Aviso de Bezerra

Tão preparados quanto possíveis para a marcha; Bezerra tomou a palavra conselheiral, dando-nos a conhecer os percalços do caminho.

Não posso reproduzir-lhe as observações ao pé da letra, mas o grande benfeitor anunciou que nos aguardariam surpresas dolorosas, na hipótese de não sabermos manter serenidade e desapego. A exceção da irmã que a nós se reunira por último, não detínhamos o poder da “irradiação luminosa”, condição de garantia ao êxito da defensiva contra qualquer assédio das trevas. Estávamos quase todos, os recém-libertos do corpo, desprevenidos quanto a semelhante recurso e distraídos da preparação interior, não obstante a amplitude de nossa confiança em Deus. Poderíamos, assim, cair em sintonia com as forças da ignorância, inimigas do bem. Conservávamo-nos sob a custódia de elevados benfeitores que se interessavam por nós e por nossos destinos; todavia, se manifestáramos certo esforço no serviço da crença religiosa, fôramos mais apaixonados pela idéia elevada que propriamente realizadores dela no mundo. Achávamo-nos agora num campo diferente de matéria, onde só os conquistadores de si mesmos, no supremo bem ao próximo, guardavam posição de realce e domínio. Enquanto no plano carnal, poderíamos gastar a sagrada força da vida, lisonjeando os prazeres da plenitude física, esquecidos da exercitar as energias internas. Aqui, porém, éramos obrigados a reajustar apressadamente o cabedal de nossos recursos íntimos, centralizando-os na sublimação da vida, em face do porvir, se não quiséssemos dilatar a permanência nos círculos inferiores, acentuando qualidades menos dignas. A jornada, pois, representava a primeira experiência importante para nós, reclamando a nossa determinação de prosseguir para o alto, com o máximo desprendimento da velha estrada de lutas que abandonávamos. De outro modo, provavelmente seríamos colhidos por emoções negativas, inclinado-nos para o retorno.

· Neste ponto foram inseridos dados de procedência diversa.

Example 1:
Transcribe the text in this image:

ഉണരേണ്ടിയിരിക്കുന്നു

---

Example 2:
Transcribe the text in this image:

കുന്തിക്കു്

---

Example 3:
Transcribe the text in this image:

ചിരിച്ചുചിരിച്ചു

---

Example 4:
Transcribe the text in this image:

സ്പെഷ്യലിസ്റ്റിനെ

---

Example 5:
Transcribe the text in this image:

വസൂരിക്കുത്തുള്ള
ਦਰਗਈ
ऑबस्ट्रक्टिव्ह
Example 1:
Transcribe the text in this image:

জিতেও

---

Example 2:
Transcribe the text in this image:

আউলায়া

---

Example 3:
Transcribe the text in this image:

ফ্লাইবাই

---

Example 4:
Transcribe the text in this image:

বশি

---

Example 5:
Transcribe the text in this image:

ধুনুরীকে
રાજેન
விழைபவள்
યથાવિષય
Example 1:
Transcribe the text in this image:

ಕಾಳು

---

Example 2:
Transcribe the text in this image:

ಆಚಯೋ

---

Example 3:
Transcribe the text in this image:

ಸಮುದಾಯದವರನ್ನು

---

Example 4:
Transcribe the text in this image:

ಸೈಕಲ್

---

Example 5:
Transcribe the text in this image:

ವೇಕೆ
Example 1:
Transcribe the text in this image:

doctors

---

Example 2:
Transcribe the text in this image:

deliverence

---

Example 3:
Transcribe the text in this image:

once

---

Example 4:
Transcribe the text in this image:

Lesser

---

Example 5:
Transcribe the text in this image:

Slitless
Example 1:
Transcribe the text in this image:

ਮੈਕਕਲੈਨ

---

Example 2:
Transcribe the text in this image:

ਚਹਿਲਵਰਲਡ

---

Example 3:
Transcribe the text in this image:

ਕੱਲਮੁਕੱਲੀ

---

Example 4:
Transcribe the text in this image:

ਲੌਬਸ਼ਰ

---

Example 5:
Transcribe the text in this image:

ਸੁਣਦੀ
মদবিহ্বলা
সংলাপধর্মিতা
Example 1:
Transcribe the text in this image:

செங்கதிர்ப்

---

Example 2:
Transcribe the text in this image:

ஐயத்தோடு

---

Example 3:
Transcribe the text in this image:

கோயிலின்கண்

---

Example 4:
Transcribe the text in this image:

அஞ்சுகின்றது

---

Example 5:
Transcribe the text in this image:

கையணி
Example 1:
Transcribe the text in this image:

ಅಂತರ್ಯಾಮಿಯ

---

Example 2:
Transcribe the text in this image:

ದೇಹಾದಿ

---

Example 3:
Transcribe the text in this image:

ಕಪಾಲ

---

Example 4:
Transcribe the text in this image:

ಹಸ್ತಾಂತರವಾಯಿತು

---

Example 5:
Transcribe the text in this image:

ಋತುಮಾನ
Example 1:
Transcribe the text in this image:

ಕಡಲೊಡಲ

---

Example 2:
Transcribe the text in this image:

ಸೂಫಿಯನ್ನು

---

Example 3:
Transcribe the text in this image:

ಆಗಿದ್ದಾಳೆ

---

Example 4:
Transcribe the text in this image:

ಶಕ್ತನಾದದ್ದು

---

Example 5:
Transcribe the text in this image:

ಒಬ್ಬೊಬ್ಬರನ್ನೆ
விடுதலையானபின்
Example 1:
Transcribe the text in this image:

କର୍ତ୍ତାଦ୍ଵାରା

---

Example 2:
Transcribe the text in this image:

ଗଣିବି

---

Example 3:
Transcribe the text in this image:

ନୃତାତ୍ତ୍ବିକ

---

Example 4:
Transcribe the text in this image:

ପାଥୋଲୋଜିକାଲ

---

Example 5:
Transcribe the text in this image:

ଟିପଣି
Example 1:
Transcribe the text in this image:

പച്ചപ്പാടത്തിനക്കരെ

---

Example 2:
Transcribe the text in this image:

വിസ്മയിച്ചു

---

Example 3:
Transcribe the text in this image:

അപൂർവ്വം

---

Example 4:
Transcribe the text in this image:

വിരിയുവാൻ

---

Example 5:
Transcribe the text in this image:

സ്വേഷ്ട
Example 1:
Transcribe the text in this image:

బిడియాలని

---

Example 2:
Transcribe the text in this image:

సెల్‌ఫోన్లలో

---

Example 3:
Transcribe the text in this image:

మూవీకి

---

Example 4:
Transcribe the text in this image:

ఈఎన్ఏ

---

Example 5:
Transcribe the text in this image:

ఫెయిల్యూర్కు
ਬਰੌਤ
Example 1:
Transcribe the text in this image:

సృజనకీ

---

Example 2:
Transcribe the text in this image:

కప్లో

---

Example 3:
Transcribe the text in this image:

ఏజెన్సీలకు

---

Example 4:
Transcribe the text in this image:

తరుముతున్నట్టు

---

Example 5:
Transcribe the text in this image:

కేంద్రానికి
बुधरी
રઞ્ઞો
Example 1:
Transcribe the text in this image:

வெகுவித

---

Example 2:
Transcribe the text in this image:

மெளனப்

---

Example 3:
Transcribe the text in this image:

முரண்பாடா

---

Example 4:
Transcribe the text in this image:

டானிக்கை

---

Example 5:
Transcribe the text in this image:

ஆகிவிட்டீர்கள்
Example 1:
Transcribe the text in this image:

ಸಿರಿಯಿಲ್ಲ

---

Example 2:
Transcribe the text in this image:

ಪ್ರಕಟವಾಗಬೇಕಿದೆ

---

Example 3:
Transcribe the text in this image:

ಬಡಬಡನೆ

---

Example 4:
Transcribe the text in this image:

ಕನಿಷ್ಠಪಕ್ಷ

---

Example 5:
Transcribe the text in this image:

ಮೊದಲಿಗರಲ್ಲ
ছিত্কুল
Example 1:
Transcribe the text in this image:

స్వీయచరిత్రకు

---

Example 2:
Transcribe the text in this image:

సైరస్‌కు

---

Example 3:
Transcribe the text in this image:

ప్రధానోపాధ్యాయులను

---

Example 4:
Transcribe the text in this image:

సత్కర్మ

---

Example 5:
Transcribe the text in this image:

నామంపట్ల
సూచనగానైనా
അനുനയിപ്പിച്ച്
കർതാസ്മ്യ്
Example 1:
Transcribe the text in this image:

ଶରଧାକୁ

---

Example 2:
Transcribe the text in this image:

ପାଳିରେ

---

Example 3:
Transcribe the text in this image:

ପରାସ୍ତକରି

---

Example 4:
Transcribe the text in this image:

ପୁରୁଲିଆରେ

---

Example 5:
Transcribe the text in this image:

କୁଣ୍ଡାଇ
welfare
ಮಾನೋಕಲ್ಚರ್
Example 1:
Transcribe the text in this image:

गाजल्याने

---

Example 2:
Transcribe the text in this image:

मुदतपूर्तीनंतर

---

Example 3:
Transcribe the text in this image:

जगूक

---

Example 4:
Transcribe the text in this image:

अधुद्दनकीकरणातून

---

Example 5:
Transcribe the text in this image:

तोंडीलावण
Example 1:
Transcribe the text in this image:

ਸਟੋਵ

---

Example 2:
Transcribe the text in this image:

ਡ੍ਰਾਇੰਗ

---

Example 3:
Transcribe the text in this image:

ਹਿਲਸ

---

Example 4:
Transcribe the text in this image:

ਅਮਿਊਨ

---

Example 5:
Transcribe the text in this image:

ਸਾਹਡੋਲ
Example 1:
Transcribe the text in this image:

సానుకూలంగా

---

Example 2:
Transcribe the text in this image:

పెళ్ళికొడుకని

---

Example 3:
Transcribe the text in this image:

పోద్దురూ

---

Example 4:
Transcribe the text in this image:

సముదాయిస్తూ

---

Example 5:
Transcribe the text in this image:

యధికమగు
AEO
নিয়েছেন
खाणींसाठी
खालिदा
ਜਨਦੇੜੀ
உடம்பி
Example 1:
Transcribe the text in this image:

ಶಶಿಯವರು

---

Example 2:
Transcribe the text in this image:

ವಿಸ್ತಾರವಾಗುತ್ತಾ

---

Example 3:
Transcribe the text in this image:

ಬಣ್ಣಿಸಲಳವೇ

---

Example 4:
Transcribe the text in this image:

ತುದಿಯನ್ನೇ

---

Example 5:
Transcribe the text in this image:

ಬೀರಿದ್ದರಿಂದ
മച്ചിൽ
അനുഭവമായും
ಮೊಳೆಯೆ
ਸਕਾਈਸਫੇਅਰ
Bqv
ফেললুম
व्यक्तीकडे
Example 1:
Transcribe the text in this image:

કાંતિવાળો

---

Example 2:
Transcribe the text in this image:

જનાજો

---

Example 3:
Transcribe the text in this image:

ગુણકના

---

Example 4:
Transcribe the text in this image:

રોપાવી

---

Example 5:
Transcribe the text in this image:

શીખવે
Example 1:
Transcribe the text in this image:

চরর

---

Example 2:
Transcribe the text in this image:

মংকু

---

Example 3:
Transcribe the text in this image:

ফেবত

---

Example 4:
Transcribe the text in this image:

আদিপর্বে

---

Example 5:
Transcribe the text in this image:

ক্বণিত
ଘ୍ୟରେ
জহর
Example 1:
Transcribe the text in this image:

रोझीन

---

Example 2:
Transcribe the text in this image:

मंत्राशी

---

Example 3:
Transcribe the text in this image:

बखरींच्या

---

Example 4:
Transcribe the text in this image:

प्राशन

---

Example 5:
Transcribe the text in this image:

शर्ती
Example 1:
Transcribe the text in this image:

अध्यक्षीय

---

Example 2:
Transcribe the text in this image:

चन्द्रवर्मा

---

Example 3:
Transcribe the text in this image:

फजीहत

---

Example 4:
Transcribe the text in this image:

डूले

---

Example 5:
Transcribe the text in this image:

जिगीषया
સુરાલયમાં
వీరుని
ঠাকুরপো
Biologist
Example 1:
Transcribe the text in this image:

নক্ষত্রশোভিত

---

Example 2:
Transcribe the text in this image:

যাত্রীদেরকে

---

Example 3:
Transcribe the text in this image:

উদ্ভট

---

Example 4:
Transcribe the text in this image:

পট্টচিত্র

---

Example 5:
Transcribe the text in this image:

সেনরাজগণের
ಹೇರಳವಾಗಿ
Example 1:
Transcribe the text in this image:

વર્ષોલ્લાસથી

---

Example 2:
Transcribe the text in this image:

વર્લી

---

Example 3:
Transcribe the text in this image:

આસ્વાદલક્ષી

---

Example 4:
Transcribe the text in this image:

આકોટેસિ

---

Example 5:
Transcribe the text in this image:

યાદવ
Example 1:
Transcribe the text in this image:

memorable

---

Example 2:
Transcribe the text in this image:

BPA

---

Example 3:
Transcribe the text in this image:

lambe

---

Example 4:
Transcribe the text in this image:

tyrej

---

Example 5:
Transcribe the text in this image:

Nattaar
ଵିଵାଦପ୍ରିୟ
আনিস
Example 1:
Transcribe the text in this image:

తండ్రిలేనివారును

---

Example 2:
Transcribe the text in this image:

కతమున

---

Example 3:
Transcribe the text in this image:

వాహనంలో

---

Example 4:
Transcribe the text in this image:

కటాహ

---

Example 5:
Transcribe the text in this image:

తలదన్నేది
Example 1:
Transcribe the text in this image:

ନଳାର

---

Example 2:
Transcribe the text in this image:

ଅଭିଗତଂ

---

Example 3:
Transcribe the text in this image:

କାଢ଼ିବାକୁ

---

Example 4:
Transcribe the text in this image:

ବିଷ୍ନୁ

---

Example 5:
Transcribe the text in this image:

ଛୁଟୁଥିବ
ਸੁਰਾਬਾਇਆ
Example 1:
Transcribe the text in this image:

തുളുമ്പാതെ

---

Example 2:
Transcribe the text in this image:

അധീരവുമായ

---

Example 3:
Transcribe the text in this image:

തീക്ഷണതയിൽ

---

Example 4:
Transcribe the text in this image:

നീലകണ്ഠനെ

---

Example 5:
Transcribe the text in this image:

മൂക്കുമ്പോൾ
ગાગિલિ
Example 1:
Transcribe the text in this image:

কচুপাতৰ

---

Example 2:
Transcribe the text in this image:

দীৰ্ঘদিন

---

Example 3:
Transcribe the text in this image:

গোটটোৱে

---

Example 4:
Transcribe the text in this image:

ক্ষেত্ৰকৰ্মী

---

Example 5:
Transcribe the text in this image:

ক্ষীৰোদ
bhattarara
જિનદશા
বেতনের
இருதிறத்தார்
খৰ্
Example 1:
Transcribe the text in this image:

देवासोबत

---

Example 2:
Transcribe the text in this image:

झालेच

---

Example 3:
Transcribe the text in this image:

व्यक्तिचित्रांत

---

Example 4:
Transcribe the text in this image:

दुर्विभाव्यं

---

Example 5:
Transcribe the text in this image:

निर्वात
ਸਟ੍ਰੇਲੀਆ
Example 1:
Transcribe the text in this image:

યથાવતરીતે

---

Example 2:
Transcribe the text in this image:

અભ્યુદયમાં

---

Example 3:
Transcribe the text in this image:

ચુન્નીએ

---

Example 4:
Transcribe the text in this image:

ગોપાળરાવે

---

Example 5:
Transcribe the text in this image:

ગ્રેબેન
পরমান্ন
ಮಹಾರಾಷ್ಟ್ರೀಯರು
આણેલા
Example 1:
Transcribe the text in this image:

A advertência de Bezerra calou fundamente em todos nós que o ouvíamos, guardando noção daquela hora grave.

Reparando que era grande o número dos que ali se mantinham como que narcotizados, indaguei de Marta, em tom discreto, como se comportariam eles ante o severo aviso, informando-me a filha de que diversos dos irmãos em “traumatismo psíquico” despertariam em breves instantes, tanto quanto lhes fosse possível, e que, no fundo, cada qual registrava a advertência a seu modo, segundo lhes permitia a capacidade de entendimento, ainda mesmo considerando a posição de semi-inconsciência em que se achavam.

Pretendia formular ligeiro, inquérito, com respeito à “irradiação luminosa” a que Bezerra se referira, mas Marta me pediu, bondosa deixasse as perguntas para depois.